→ Work order
Please produce an exact transcription of the lines from the one containing "What side of the staircase, with left and right set" through the last line of the entries, leaving out every picture.
-- Opening Marker --
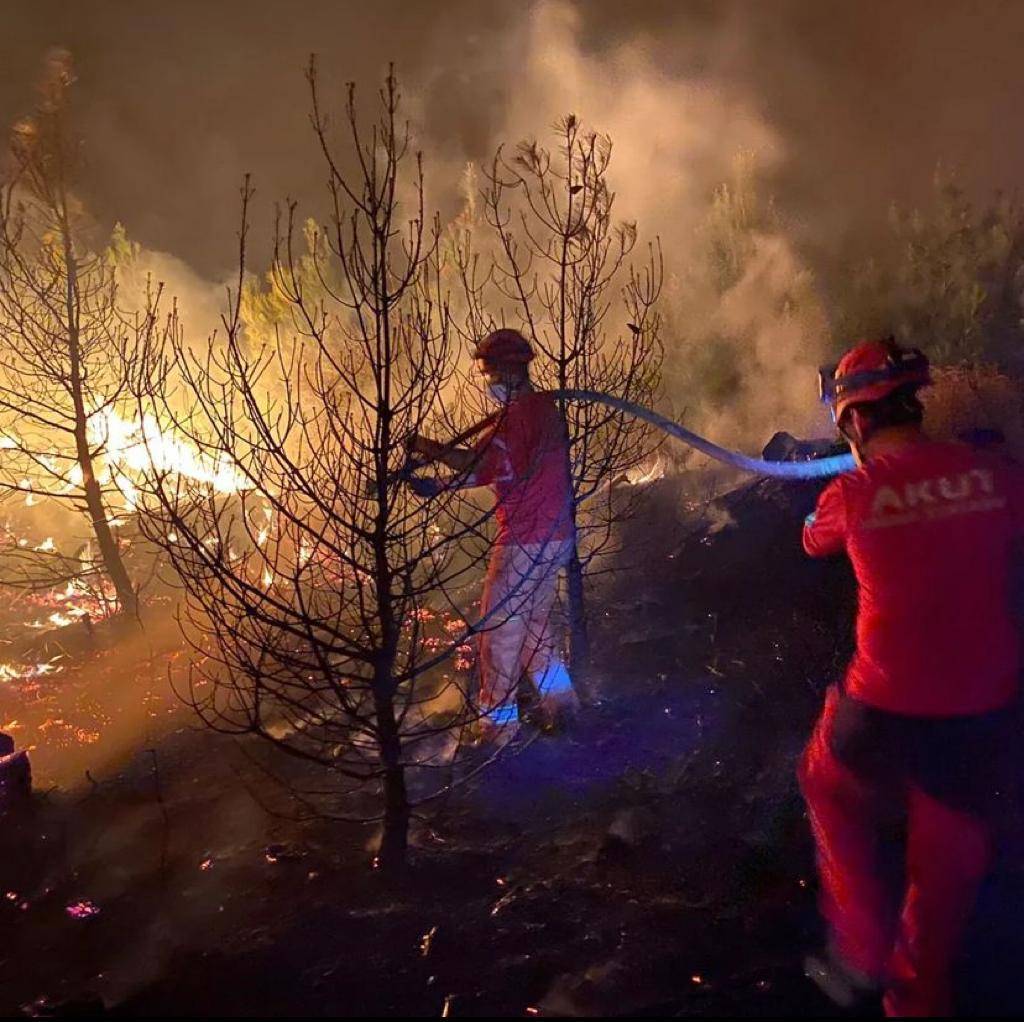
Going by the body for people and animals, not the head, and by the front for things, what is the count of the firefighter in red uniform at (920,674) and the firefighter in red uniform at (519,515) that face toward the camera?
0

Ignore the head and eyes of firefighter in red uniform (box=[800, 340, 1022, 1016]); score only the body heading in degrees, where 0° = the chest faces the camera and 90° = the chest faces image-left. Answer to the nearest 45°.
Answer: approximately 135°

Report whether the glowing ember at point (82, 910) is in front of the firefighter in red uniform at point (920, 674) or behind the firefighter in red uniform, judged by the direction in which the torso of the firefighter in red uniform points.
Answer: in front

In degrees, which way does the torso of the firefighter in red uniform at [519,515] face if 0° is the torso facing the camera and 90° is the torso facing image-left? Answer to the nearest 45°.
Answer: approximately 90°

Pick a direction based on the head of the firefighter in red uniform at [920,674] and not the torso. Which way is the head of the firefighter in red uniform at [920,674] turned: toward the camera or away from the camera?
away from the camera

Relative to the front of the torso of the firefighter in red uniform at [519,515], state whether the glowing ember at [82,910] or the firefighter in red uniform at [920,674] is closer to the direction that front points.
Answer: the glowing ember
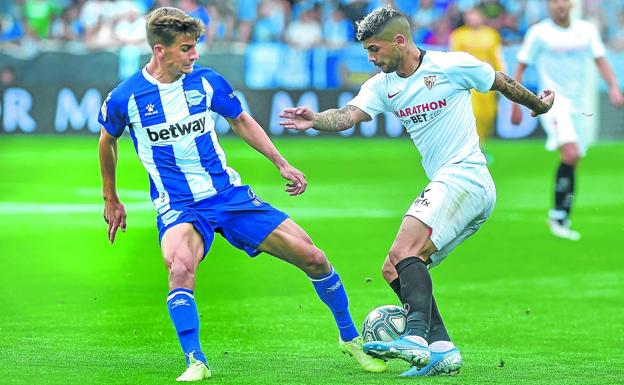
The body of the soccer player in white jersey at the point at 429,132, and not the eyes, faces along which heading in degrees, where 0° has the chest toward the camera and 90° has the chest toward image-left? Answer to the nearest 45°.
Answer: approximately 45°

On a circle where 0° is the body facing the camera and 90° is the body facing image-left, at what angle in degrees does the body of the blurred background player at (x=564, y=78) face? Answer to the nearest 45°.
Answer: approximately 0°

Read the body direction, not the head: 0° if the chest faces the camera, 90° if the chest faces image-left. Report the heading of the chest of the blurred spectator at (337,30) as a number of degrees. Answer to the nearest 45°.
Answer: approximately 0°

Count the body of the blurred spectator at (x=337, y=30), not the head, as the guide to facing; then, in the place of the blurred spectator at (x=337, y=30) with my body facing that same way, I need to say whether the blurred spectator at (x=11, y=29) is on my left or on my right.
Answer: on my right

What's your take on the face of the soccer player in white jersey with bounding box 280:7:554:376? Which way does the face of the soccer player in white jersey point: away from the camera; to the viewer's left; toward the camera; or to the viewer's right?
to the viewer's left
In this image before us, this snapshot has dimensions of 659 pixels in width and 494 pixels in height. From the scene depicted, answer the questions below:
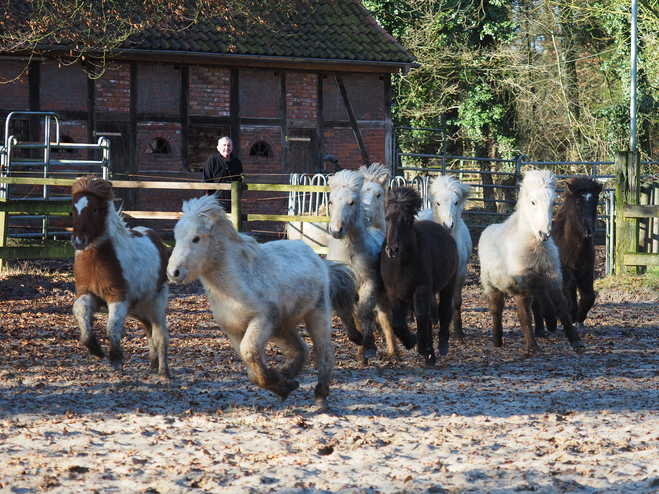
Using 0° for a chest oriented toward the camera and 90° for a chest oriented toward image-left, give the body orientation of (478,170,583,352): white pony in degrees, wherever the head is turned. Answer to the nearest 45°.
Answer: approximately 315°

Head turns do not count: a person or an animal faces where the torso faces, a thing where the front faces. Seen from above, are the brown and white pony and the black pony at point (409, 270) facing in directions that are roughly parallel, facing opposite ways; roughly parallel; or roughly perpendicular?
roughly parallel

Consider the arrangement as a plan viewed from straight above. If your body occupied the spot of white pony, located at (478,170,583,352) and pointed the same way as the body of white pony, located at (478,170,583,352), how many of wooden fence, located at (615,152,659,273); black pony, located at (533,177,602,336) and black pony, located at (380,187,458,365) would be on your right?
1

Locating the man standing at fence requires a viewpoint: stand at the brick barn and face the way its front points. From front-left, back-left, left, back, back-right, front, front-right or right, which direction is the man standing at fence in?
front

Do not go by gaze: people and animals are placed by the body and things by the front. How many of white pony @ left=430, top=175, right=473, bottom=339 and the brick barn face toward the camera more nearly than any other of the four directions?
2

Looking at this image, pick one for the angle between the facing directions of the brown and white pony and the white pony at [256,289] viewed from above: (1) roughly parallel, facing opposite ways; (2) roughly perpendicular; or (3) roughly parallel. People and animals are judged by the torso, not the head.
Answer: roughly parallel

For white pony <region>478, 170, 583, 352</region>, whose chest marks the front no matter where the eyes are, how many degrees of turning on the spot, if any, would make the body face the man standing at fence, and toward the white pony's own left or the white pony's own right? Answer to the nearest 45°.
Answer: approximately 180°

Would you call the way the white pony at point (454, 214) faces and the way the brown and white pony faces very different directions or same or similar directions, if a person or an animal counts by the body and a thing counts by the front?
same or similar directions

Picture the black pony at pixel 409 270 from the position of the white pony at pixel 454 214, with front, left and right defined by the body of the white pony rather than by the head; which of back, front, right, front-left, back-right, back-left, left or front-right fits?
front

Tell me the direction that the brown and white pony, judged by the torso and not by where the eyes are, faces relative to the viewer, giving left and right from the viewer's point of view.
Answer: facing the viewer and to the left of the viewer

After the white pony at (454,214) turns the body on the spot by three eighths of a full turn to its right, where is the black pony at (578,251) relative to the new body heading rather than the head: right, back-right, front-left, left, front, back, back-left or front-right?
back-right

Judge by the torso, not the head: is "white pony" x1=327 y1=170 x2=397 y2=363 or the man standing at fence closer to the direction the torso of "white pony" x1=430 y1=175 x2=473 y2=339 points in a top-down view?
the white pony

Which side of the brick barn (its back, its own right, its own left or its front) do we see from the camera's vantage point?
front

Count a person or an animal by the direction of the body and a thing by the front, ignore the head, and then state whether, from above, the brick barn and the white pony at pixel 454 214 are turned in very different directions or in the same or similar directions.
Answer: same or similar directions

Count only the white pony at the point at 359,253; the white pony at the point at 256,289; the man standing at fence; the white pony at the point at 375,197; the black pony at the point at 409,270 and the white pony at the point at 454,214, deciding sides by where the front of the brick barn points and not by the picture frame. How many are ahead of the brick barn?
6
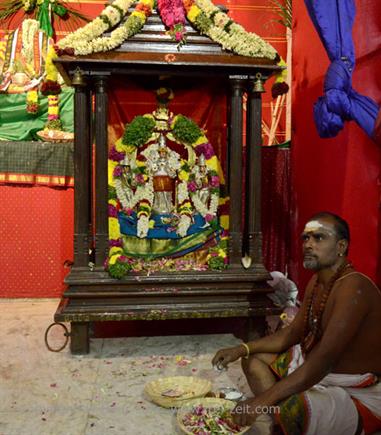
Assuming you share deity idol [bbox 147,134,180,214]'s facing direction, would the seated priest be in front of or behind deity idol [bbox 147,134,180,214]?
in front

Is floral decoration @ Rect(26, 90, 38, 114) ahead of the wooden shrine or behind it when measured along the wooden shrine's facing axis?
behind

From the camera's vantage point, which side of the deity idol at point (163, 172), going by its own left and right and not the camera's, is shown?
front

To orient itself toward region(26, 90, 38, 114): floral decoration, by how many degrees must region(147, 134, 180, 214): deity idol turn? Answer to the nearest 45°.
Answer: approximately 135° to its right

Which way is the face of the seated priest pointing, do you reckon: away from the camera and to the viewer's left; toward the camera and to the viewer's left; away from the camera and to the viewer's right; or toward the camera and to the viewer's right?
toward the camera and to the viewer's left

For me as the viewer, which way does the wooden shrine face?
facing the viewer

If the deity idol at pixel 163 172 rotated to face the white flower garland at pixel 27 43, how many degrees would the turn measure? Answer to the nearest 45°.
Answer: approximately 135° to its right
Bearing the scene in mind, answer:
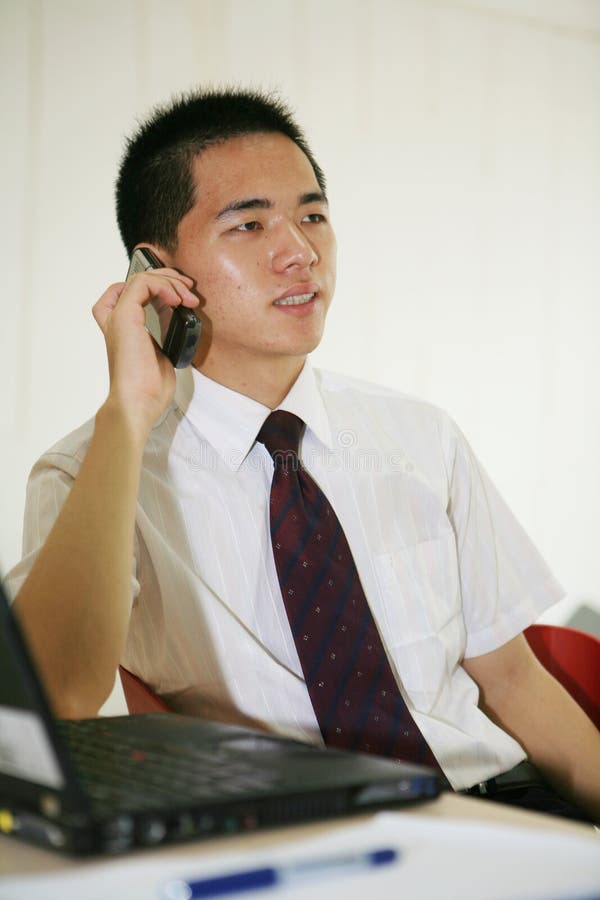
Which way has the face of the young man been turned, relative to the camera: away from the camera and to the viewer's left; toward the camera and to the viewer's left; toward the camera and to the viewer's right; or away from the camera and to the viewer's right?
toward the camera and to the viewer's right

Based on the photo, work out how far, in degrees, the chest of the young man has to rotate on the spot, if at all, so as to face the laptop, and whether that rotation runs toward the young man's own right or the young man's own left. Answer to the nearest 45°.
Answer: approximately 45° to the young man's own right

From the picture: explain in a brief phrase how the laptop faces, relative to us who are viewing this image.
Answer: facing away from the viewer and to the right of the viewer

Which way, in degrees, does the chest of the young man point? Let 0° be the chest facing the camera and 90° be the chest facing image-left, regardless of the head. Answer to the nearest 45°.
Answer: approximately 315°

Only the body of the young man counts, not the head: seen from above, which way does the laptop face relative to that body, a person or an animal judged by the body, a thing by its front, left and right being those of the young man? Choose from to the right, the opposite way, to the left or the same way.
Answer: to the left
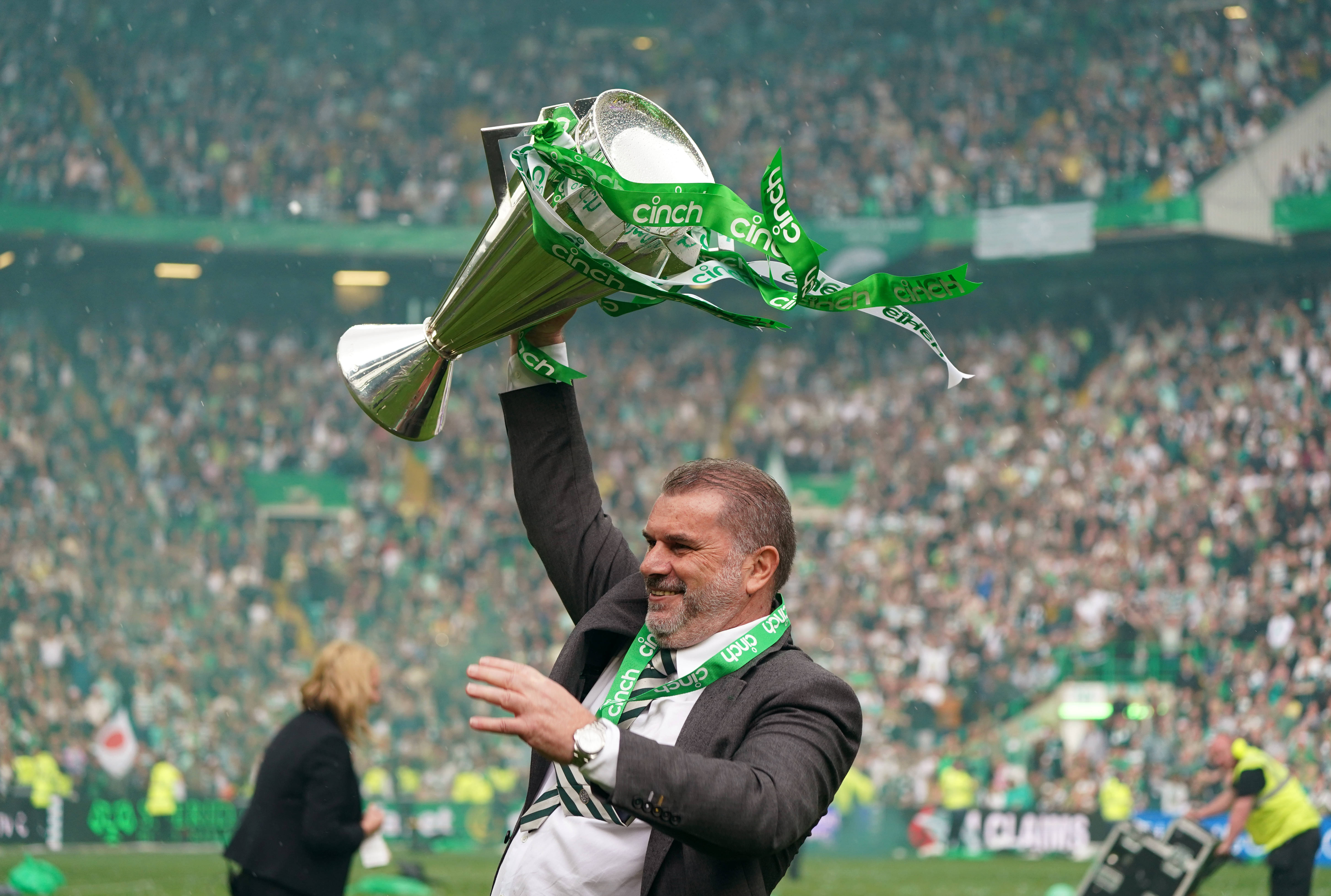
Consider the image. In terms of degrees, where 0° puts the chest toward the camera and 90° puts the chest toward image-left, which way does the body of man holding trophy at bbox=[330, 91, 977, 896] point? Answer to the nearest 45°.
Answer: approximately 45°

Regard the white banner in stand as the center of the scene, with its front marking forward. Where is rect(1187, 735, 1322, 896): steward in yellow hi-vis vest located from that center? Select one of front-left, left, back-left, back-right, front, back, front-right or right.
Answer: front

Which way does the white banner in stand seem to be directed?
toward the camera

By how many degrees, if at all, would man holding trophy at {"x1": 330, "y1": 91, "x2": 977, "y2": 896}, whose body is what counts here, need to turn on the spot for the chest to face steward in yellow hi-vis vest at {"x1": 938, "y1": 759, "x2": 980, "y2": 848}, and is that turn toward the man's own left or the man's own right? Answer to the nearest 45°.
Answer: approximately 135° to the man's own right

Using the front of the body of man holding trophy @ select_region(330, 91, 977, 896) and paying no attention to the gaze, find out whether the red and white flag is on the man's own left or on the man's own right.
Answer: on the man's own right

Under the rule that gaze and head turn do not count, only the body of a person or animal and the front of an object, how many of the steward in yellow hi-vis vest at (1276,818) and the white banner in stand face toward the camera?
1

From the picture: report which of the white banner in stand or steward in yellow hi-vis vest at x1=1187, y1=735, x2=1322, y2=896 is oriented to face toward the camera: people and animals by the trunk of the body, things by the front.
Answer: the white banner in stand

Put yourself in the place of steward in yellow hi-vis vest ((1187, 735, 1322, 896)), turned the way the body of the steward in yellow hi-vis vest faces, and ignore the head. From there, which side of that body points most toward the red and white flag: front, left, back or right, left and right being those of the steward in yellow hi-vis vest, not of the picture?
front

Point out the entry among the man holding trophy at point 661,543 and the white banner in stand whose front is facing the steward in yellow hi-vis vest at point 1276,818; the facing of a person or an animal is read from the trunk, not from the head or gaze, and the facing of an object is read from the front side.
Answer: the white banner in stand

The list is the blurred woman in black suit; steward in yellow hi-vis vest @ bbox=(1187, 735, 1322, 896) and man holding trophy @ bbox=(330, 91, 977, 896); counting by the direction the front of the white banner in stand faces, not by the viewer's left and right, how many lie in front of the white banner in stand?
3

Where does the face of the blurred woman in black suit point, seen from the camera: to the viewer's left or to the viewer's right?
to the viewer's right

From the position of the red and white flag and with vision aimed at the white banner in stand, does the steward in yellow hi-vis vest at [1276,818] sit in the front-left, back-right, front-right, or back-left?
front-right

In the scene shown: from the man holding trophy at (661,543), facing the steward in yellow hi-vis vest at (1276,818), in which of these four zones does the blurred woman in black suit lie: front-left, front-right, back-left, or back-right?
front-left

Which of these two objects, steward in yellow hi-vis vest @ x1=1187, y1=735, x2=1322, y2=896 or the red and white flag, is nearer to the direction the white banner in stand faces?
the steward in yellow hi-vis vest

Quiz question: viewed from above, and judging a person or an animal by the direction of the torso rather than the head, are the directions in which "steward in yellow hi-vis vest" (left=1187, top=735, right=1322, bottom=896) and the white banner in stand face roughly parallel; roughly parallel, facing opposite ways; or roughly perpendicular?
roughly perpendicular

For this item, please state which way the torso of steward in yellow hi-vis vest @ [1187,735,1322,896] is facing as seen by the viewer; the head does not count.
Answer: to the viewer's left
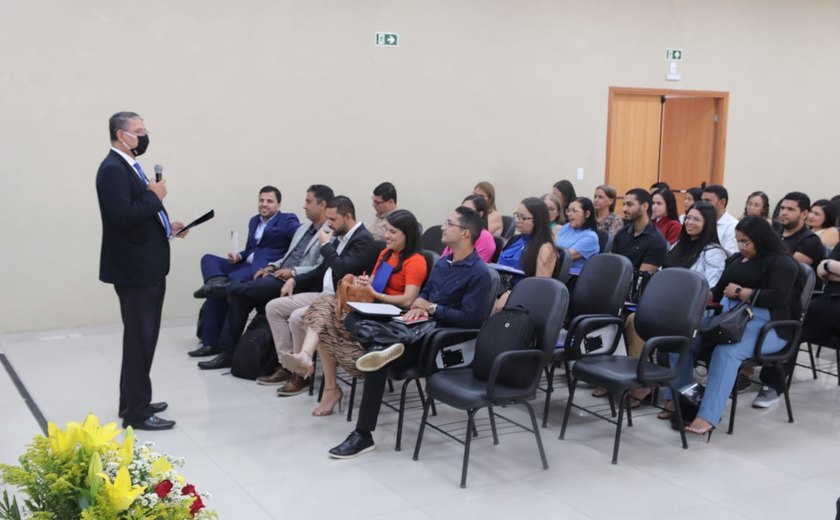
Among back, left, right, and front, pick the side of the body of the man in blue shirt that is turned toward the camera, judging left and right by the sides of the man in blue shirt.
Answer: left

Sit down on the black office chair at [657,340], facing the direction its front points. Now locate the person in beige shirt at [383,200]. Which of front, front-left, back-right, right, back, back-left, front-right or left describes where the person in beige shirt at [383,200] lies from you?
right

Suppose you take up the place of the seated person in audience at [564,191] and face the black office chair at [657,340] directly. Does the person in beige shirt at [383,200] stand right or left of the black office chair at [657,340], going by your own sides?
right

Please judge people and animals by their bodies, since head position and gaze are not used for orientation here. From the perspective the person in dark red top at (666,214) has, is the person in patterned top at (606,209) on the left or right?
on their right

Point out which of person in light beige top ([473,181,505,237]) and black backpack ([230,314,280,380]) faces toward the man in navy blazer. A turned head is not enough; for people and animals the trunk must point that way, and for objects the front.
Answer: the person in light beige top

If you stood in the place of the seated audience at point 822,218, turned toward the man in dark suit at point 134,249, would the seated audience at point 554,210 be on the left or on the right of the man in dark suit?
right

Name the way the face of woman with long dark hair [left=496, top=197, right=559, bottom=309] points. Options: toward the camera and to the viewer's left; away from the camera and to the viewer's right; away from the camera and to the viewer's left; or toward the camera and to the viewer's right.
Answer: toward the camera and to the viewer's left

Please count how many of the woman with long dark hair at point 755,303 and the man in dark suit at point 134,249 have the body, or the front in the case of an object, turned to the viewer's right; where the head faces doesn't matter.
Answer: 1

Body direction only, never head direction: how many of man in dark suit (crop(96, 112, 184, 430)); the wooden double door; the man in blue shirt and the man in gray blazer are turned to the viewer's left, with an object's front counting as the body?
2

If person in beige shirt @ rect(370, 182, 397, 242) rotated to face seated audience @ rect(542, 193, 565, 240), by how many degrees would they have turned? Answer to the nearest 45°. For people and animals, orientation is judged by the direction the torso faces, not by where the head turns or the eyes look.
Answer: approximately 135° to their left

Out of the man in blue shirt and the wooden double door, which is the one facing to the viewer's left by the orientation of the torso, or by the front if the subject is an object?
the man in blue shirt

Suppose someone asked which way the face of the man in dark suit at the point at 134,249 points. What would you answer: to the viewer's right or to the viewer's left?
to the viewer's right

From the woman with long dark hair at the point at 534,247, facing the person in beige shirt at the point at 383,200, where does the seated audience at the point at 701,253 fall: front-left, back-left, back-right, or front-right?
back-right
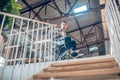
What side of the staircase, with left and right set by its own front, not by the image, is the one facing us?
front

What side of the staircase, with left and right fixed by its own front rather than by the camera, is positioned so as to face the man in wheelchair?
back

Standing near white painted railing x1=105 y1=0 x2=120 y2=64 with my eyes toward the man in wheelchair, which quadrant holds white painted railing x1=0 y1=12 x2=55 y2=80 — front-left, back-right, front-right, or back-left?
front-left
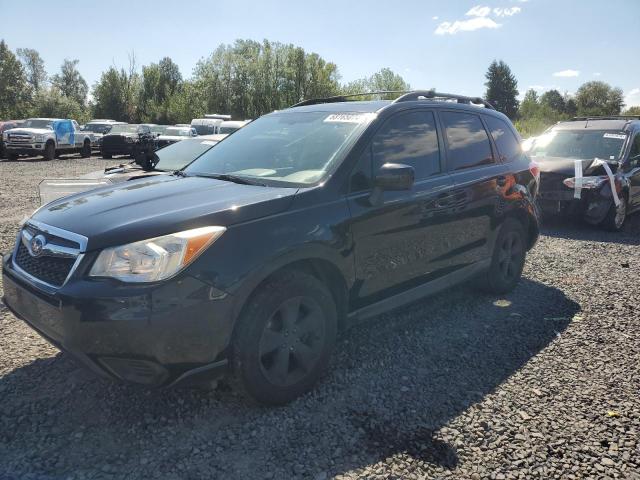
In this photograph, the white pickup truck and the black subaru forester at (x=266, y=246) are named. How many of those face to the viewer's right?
-- Closing Marker --
→ Answer to the problem
What side of the staircase, with left and right set by its own front, not by the image, is the one facing us?
front

What side of the staircase, with left and right fixed by its own front rather than by the camera, is positioned so as to face the man in wheelchair?
back

Standing near white painted railing x1=105 y1=0 x2=120 y2=64 with my eyes toward the man in wheelchair, which quadrant holds white painted railing x1=0 y1=12 x2=55 y2=80 — front-left, back-right, front-right, or back-left?
front-left
In this photograph, the white pickup truck and the black subaru forester at (x=266, y=246) are named. How many of those face to the viewer's right?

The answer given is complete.